Le fait : une phase de test critique dès 2025
L'accord prévoit le déploiement progressif des unités Figure 02 au sein du site de production de Spartanburg, en Caroline du Sud. Ce site, moteur principal de l'influence de BMW aux États-Unis, servira de laboratoire à ciel ouvert pour évaluer la capacité du robot à effectuer des tâches d'assemblage délicates, souvent pénibles ou ergonomiquement compliquées pour les opérateurs humains. Selon l'annonce faite sur le portail de BMW Group, l'objectif est d'automatiser des flux de travail qui exigeaient jusqu'ici une dextérité humaine que les bras robotiques classiques ne pouvaient égaler.
Le Figure 02 se distingue par une architecture corporelle optimisée et des mains dotées de 16 degrés de liberté, permettant de manipuler des composants avec une efficacité inédite. L'IA physique intégrée permet au robot d'apprendre par imitation et par renforcement, réduisant drastiquement le temps de programmation nécessaire à chaque nouvelle tâche sur la ligne de montage.
Pourquoi cette alliance est une rupture stratégique
Pour BMW, l'enjeu dépasse la simple automatisation. Il s'agit de sécuriser sa capacité de production face à une pénurie de main-d'œuvre qualifiée de plus en plus prégnante dans le secteur manufacturier occidental. En intégrant des humanoïdes capables de naviguer dans des espaces conçus pour l'humain, le constructeur évite une refonte coûteuse de ses infrastructures d'usine.
Pour l'écosystème de la Physical AI, ce partenariat valide la thèse de Brett Adcock, fondateur de Figure : le format humanoïde est l'interface universelle pour le travail industriel. En s'appuyant sur un partenaire aussi rigoureux que BMW, Figure s'offre une validation de terrain indispensable pour convaincre les investisseurs et les futurs clients industriels de la maturité technologique de ses systèmes de vision et de préhension.
Reality check : au-delà de la vidéo de démonstration
Si l'enthousiasme est légitime, la prudence reste de mise. Le déploiement annoncé pour 2025 reste une phase de test et de validation. Les défis techniques demeurent nombreux :
- L'autonomie énergétique : Les batteries actuelles limitent souvent les sessions de travail continues, un point critique pour les cadences industrielles de BMW.
- La sécurité collaborative : Le partage de l'espace de travail entre robots et humains nécessite une certification stricte et des capteurs de détection d'une fiabilité totale.
- La maintenance : Déployer une flotte de robots complexes exige une infrastructure de support technique robuste en propre, un métier nouveau pour les constructeurs automobiles.
Ce n'est pas la première fois que l'industrie automobile teste des humanoïdes (Tesla avec Optimus, ou encore Mercedes avec Apptronik), mais l'engagement de BMW avec Figure semble marquer une volonté d'intégration plus opérationnelle que purement marketing.

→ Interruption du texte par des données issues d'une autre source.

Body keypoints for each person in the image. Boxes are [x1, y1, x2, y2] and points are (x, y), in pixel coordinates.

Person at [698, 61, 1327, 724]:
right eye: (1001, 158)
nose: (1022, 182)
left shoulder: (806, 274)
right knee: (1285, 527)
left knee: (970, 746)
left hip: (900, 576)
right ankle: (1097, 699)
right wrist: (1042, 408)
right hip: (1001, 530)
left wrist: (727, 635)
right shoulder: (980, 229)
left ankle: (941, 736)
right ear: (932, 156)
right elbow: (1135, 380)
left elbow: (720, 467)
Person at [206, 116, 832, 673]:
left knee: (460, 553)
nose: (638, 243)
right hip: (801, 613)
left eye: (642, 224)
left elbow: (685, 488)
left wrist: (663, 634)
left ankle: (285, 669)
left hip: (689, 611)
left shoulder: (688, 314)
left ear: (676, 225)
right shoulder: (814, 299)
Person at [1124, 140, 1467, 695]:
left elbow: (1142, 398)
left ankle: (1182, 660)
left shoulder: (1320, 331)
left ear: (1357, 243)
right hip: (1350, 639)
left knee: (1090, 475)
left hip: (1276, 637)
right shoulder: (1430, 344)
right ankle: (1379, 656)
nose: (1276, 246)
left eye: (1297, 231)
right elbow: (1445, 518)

Ce qu'il faut surveiller dans les prochains mois
L'industrie suivra de près les premiers rapports d'activité en provenance de Spartanburg. Plusieurs indicateurs seront scrutés par les directeurs de production : le temps de cycle par pièce, le taux d'erreur par rapport à un opérateur humain et, surtout, la capacité du robot à s'adapter de manière autonome à une variabilité mineure dans son environnement. Le succès de cette collaboration pourrait déclencher une vague de commandes massives et accélérer la transition vers des usines majoritairement opérées par des systèmes autonomes spécialisés dans l'intelligence physique.